Thursday, December 2, 2010

Last thoughts before I end this chapter...

I really don't have much to say except that I'm pretty good at setting myself up for failure.  I give too much and I love without abandon.  I definitely need to change my so called "A" game, but not before I put up a nice new layer on my wall.  :D  I finally can end this chapter and start a new one.  I'm pretty excited about that.  Every new day is a new beginning, but changing the location will help a great deal.  I've been shown who is worth keeping in my life and who isn't.  Not going to lie, it makes me a little sad at my findings, but what doesn't kill you, makes you stronger.  So along Hawaii.  Your beaches are beautiful, but that's all you got.  Ma-hey-lo.

Friday, November 12, 2010

Untitled

It's so much easier for you to pick up and move on
While I wait for you to make the same mistake
But I'm a fool for you and your sweet nothings.

You toss me aside everytime she promises you the world
But all you get is heartbreak and a taste of sadness
And who is always there to pick up the pieces?

I blend into the background of your perfect masterpiece
But I'm the focal point of your painting
Your blindness will be the demise of the world.

And now I'm the one making the same mistakes
But I'm a fool for you and your sweet nothings
And I can't seem to pick up and move on.

And everytime you toss me aside amongst shards of glass
I will still be there, bruised, battered and heartless
Because I'm mesmerized by your embrace.

But one day when she breaks your heart again
And you're left with pieces of a blackened heart
I won't be there to put it back together.

It will be much easier for me to pick up and move on
I can't wait for you to make the right mistake with me
You will be the fool who longs for my sweet nothings.

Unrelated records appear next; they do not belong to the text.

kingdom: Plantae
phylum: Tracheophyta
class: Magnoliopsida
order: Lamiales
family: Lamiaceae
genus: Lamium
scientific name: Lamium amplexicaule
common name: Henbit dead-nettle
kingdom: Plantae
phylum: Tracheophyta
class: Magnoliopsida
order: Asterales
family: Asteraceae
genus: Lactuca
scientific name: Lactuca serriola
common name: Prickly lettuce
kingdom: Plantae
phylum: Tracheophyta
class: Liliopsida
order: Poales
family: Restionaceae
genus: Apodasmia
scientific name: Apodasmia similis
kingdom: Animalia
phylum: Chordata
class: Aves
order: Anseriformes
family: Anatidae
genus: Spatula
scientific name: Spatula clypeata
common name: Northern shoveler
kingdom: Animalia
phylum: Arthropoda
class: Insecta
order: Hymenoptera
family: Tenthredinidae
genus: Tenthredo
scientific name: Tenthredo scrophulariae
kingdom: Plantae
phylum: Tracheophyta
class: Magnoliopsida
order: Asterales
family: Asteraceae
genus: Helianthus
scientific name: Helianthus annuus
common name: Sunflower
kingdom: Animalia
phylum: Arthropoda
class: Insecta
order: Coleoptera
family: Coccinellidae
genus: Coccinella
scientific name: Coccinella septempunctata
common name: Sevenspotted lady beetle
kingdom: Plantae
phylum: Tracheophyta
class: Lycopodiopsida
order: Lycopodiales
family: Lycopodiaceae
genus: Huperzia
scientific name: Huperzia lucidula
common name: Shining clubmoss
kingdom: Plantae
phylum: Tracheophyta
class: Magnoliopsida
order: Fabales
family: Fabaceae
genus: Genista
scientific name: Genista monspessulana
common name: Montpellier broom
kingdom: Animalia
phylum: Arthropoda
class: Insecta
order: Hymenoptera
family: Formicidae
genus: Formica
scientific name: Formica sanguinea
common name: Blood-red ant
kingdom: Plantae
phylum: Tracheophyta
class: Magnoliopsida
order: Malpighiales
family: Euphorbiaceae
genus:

Saturday, November 6, 2010

The Bet not Taken

When you look in the mirror, do you like what you see?
A crazy romantic who always believes.
A fool in your eyes, an angel to most,
But most days you're like an invisible ghost.
So willing to give, with nothing to gain,
And always the one left out in the rain.
Heart beating fast, true love on the rise,
But quickly subdued by fear and lies.
Always the bridesmaid, never the bride,
Makes ones soul dark and hollow inside.
Bitter and lonely and angry with hate,
Becoming a non believer in fate.
You look in the mirror to see what remains,
No heart, no soul, but a body in flames.

Thursday, November 4, 2010

Untitled

When the day is done
And set in stone
He goes home happy
And she is alone

The sun is now set
Omitting the light
Where moments of silence
Await the night

Words now unspoken
"I love you's" no more
A piece of their heart
Now broke on the floor

Where did it go?
And what went wrong?
She felt it was right
But he knew all along

A chance that was taken
A fool in his eyes
Now he has become
The one she'll despise

When the day is done
And set in stone
She goes home happy
And he is alone.

Tuesday, November 2, 2010

Panic attack, much?

I have 39 days left here in Hawaii.  My every breath is counting the milliseconds until I fly out.  I've been waiting for this day to arrive and to think that I used to be looking forward to this day because it meant that I would be going back to my husband, but flashback a year and half and my world got turned upside down.  I'm happy to be going back to San Diego.  As a duty station location, it's awesome and I'm close to my parents.  This place holds so many bad memories.  Yeah, it's Hawaii, it's beautiful, the weather is great, the ocean is blue and everytime I go out, I'm reminded of being abandoned.  I've secluded myself from what Hawaii had to offer and what I could have become.  It's definitely time for me to go so I can finally end this chapter, start a new one, build a bridge so I can get over this ocean of tears I've cried.  I've made huge progress since the "ordeal", but it's amazing how quickly it felt like yesterday when faced with matters of the heart.  I, in no way, miss or want to be with my ex husband, but fuck, man.  When is someone going to take a chance on me?  I sometimes put myself out there and the first sign that it might not be mutual, I run.  Other times, I put myself out there and I'm left standing alone.  Such is life.  I'm a hopeless romatic, so fuck off.  I believe in love.  That's just who I am.